One reason for TMs taking many more bits to achieve comparable growth, especially at the larger milestones, is the extremely poor programmability of TMs. The λ-calculus, despite its similar bare bones nature, doesn’t share this drawback. Modern high level pure functional languages like Haskell are essentially just syntactically sugared λ-calculus, with programmer friendly features like Algebraic Data Types translating directly through Scott encodings. The bruijn programming language is an even thinner layer of syntactic sugar for the pure untyped lambda calculus, whose extensive standard library contains many datatypes and functions. It is this excellent programmability of the λ-calculus that facilitated the construction of highly optimized programs for BMS and Loader’s.

Because programming a Turing machine is so impossibly tedious, that people have resorted to implementing higher level languages like Not-Quite-Laconic for writing nontrivial programs such as the TM that halts only upon finding an inconstency in ZFC. The above 1015 state TM for exceeding Loader’s Number even includes a λ-calculus interpreter written in NQL!

In his paper The Busy Beaver Frontier, Scott Aaronson tries to answer the question

But why Turing machines?

“For all their historic importance, haven’t Turing machines been completely superseded by better alternatives—whether stylized assembly languages or various codegolf languages or Lisp? As we’ll see, there is a reason why Turing machines were a slightly unfortunate choice for the Busy Beaver game: namely, the loss incurred when we encode a state transition table by a string of bits or vice versa. But Turing machines also turn out to have a massive advantage that compensates for this.”

Interesting behaviour at small sizes

“Namely, because Turing machines have no “syntax” to speak of, but only graph structure, we immediately start seeing interesting behavior even with machines of only 3, 4, or 5 states, which are feasible to enumerate.”

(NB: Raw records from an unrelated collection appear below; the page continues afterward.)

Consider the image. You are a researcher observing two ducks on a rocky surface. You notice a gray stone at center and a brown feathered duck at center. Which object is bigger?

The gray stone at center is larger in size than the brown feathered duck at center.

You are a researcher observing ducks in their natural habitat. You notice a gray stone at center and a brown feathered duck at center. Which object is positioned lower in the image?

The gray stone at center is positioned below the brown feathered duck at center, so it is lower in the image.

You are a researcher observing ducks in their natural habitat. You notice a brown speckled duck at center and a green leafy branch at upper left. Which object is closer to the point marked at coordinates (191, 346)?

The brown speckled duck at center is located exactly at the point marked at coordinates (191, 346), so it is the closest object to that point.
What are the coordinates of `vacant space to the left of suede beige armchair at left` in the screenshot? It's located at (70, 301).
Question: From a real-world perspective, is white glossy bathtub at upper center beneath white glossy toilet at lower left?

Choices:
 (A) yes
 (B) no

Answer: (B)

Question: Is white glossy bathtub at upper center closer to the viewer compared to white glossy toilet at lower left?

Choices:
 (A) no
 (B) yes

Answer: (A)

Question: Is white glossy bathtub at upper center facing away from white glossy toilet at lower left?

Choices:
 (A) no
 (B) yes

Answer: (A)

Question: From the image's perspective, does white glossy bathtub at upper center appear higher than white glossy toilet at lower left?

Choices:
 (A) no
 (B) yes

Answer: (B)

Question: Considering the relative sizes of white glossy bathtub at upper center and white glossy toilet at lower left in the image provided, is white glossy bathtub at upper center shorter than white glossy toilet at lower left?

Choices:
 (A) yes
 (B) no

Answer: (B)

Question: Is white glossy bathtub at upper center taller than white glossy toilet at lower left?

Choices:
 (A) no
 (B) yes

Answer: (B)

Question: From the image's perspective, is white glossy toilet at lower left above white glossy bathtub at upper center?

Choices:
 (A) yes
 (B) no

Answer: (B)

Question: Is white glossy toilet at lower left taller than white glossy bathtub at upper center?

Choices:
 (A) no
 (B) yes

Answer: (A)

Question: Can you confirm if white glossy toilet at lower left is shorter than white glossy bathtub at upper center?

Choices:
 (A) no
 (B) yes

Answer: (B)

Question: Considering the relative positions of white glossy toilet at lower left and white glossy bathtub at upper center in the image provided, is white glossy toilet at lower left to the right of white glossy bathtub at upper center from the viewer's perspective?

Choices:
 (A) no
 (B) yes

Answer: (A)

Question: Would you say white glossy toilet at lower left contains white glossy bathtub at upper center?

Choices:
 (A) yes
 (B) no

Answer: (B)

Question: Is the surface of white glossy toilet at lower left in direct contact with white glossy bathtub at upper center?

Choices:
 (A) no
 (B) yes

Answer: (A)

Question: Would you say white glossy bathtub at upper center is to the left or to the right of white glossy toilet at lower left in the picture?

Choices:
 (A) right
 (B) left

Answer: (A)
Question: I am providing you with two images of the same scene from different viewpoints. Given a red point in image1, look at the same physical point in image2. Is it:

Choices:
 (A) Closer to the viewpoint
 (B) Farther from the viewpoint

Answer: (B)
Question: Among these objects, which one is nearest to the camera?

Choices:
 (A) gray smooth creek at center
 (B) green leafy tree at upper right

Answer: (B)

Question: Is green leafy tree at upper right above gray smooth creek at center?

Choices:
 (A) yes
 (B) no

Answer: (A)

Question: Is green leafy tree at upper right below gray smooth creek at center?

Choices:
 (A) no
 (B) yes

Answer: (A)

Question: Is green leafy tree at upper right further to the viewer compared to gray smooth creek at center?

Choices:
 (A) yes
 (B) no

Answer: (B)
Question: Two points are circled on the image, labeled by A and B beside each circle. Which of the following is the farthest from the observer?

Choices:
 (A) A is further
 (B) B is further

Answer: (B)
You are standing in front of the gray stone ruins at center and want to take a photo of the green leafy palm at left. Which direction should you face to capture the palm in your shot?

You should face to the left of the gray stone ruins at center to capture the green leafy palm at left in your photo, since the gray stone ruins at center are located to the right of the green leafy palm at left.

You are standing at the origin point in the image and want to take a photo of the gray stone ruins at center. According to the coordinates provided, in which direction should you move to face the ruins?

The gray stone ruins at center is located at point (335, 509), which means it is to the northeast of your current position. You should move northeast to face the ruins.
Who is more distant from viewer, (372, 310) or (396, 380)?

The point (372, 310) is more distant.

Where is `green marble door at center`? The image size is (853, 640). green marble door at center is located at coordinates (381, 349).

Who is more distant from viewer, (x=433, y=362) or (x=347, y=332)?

The number of uniquely behaving TMs with “only” 5 states is 4^10 * 632700 = 663434035200 , which is more than the number of closed lambda terms of size at most 52 bits (513217604750). The latter certainly exhibit no less interesting behaviour, so TMs hold no advantage here.

Ancient and fixed computational model

“And there’s a second advantage. Precisely because the Turing machine model is so ancient and fixed, whatever emergent behavior we find in the Busy Beaver game, there can be no suspicion that we “cheated” by changing the model until we got the results we wanted.”

The λ-calculus is just slightly more ancient and is arguably more fixed. There is no choice of tape alphabet size, no choice of whether the tape head needs to move in every transition, no choice of halting and output convention, and no choice in number of tapes or tape heads.

The λ-calculus can neither be suspected of being designed toward fast growth, so again TMs hold no advantage here.

The only remaining advantage of BB over BBλ is the many decades of research behind and publications about it.

A Universal Busy Beaver

Is BBλ then an ideal Busy Beaver function? Not quite. It’s still lacking one desirable property, namely universality.

This property mirrors a notion of optimality for shortest description lengths, where it’s known as the Invariance theorem:

Given any description language L, Lopt is at least as efficient as L, with at most constant additive overhead.

In the realm of beavers, this means we require of an optimal Busy Beaver BBopt that it surpass any Busy Beaver function bb (based on self-delimiting programs) with at most constant lag:

for some constant c depending on bb, and for all n: BBopt(n+c) ≥ bb(n)

While BBλ is not universal, the closely related

BBλ2(n) = the maximum output size of self-delimiting BLC programs of size n

achieves universality by giving λ-calculus terms access to pure binary data. BLC programs consist of an encoded lambda term, followed by arbitrary binary data, that the term is applied to.

Since (λ_. t) applied to any (standard lambda representation of) binary data equals t, BBλ champions provide lower bounds for BBλ2: for all n, BBλ2(2+n) ≥ BBλ(n).

In conclusion

The largest number (currently known to be) representable in 64 bits is w218, which lower bounds both BBλ(61) and BBλ2(63).